What if High Frequency Trading Is Really a Good Thing?

by: Babak

High Frequency Trading is not only the fastest growing subset of trading, it is equally lucrative and controversial. The public perception of HFT is incredibly negative with most people believing that it has a negative effect on price discovery, liquidity and that plainly put, it isn’t fair.

That public perception may need to be adjusted according to this recent research by finance PhD candidate, Jonathan Brogaard (Kellogg). The paper looks at the effect of HFT on equity markets and through analysing the strategies used by these firms it considers their profitability, impact on market liquidity and volatility.

There is no evidence that HFT contribute to price discovery, liquidity and actually reduce volatility.
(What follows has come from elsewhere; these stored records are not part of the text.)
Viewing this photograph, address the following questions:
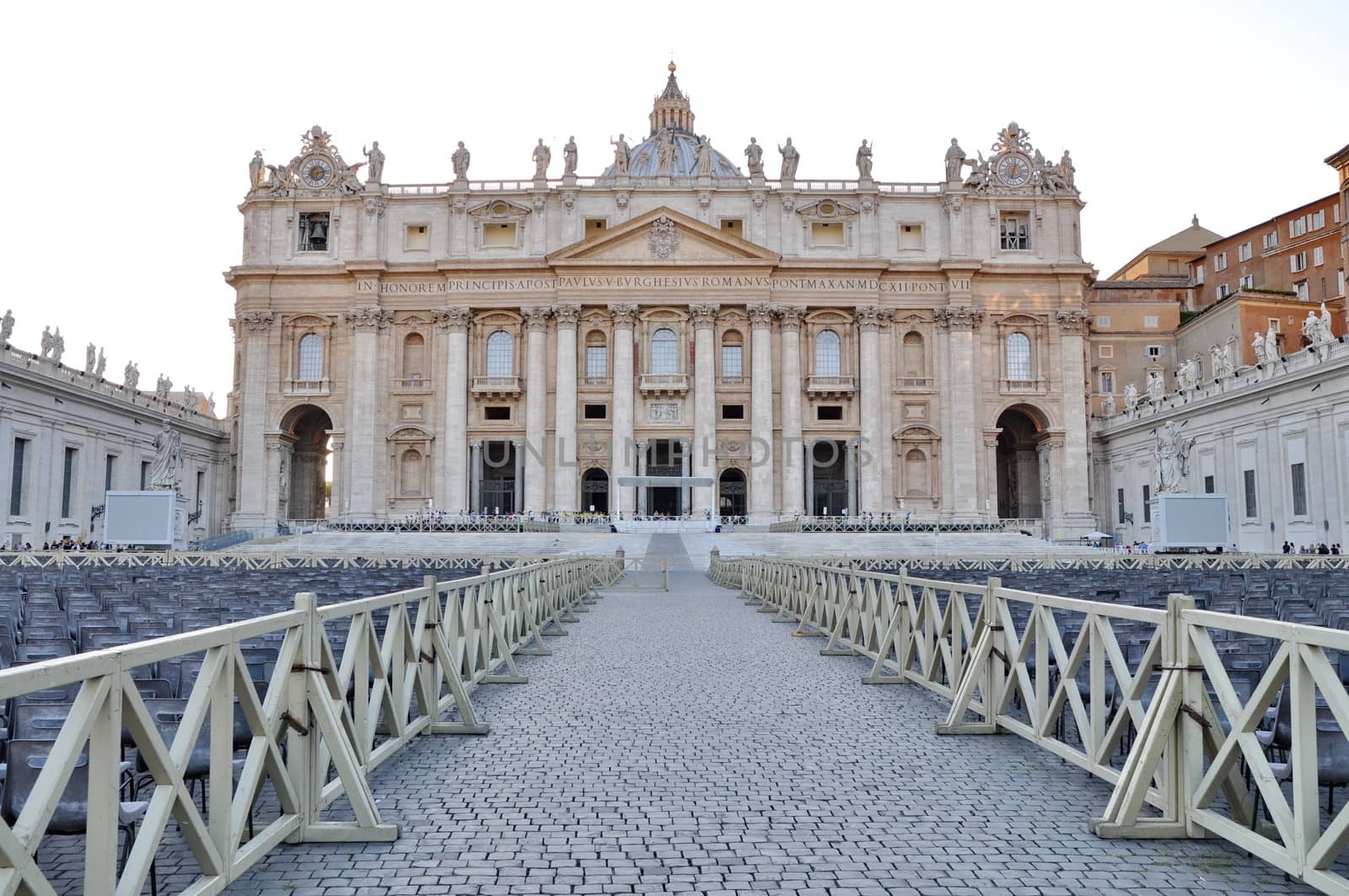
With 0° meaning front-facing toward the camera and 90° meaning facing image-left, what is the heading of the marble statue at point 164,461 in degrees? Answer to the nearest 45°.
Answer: approximately 0°

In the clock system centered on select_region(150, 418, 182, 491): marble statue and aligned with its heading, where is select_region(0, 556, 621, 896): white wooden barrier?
The white wooden barrier is roughly at 12 o'clock from the marble statue.
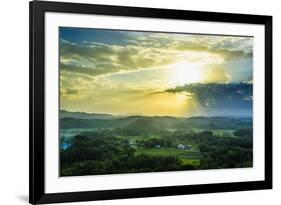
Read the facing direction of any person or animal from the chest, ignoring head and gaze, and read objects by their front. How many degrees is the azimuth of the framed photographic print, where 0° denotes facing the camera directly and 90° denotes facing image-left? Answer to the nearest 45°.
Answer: approximately 315°
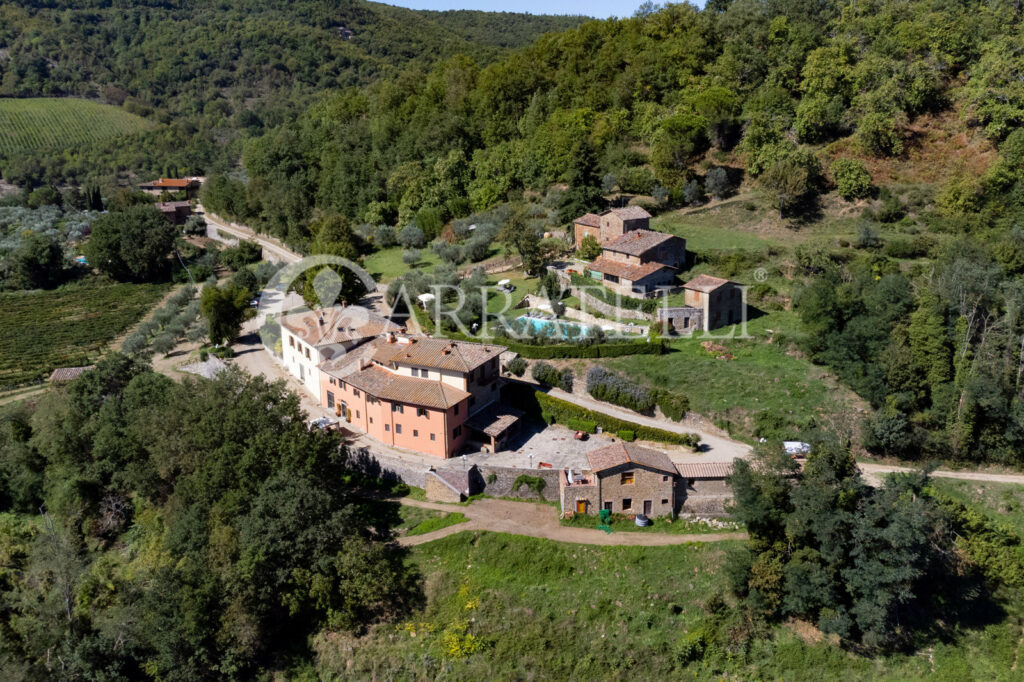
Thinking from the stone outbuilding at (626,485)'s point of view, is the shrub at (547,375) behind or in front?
behind

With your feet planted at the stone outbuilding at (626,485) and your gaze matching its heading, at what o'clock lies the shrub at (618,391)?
The shrub is roughly at 6 o'clock from the stone outbuilding.

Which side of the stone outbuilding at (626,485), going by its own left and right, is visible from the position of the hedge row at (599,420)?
back

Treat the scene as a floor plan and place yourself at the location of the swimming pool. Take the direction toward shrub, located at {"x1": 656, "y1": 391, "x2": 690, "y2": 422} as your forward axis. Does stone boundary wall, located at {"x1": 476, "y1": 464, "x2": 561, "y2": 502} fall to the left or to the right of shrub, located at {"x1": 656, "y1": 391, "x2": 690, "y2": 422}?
right

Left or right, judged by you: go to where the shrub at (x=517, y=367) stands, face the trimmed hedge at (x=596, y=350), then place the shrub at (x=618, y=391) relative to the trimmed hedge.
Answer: right

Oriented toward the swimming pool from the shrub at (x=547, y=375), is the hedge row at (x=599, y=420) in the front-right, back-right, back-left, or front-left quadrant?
back-right

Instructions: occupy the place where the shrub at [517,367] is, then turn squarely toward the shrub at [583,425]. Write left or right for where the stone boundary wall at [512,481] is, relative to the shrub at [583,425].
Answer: right

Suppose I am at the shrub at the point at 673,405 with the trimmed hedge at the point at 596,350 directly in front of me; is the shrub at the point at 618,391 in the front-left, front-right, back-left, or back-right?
front-left

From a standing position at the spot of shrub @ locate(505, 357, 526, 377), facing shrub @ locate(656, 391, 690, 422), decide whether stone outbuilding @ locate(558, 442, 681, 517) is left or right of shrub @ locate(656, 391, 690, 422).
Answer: right

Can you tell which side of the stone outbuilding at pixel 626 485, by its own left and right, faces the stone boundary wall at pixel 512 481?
right

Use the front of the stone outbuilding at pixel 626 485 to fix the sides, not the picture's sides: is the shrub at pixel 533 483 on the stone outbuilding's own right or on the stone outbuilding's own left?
on the stone outbuilding's own right

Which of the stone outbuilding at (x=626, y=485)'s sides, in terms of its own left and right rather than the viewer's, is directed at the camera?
front
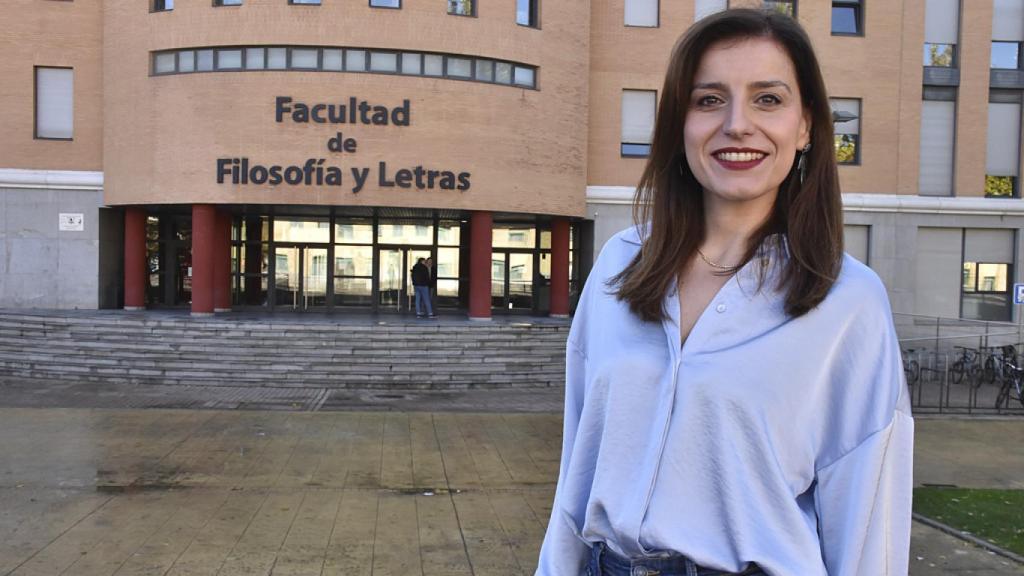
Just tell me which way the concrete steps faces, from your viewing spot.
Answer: facing the viewer

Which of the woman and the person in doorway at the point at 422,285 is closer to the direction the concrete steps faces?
the woman

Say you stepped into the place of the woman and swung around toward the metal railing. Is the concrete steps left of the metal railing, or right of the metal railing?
left

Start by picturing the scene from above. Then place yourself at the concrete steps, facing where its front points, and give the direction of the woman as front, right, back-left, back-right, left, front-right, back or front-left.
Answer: front

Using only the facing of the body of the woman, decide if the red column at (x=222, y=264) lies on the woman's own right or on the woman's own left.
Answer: on the woman's own right

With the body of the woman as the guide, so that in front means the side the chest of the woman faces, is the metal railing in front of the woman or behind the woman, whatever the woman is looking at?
behind

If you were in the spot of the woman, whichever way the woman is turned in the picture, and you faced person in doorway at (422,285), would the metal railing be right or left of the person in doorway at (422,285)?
right

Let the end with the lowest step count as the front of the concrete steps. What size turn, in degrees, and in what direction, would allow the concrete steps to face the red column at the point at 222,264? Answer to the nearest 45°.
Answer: approximately 180°

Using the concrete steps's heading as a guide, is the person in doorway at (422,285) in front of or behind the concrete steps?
behind

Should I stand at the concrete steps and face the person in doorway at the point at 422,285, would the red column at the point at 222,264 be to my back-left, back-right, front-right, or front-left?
front-left

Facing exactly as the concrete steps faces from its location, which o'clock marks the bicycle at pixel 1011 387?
The bicycle is roughly at 10 o'clock from the concrete steps.

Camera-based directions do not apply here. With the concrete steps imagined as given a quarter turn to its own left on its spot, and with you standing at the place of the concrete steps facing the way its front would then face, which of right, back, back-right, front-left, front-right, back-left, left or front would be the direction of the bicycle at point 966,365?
front

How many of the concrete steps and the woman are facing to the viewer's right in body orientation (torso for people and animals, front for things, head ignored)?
0

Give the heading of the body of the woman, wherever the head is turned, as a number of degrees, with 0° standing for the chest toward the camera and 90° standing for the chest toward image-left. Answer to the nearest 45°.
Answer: approximately 45°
There is also no evidence that they engage in front-running. HFT demand for liquidity (50.4%) is slightly lower than their supply of liquidity (51.4%) and they provide the inside quote about 45% of the time.

If HFT’s were not market participants, the average lot trade (100 shares) would have an adverse price movement of $0.013 more than it does currently (for trades of 1000 shares, the adverse price movement would be $0.056). Usually they engage in counter-trend strategies, especially when demanding liquidity.

I don’t think this settles the question once and for all. But we need this sort of rational discussion and research much more than anecdotal evidence and emotional outbursts. Whether you like it or not, High Frequency Trading is here to stay because it provides lucrative returns for everyone involved. The 26 HFT firms in the study earned $3 billion annually. The exchanges that receive collocation fees are also benefiting. And let’s not forget that for all the controversy, there is nothing illegal about HFT.

So the real question is, given the reality that the market structure has changed, how are you going to adapt? The SEC is currently engaged in a thorough study of the May 6th flash crash and will be releasing the results later this month. While “quote stuffing” got a lot of attention recently as a potential cause, based on preliminary statements from chairperson Schapiro, it doesn’t look like the SEC is following that lead.

The only significant change to market structure was the end of stub quotes on both Nasdaq and the NYSE. These are minimum and maximum quotes provided by market-makers in order to technically qualify as providing a market in a stock. This change was made to prevent the new individual circuit breakers from being triggered.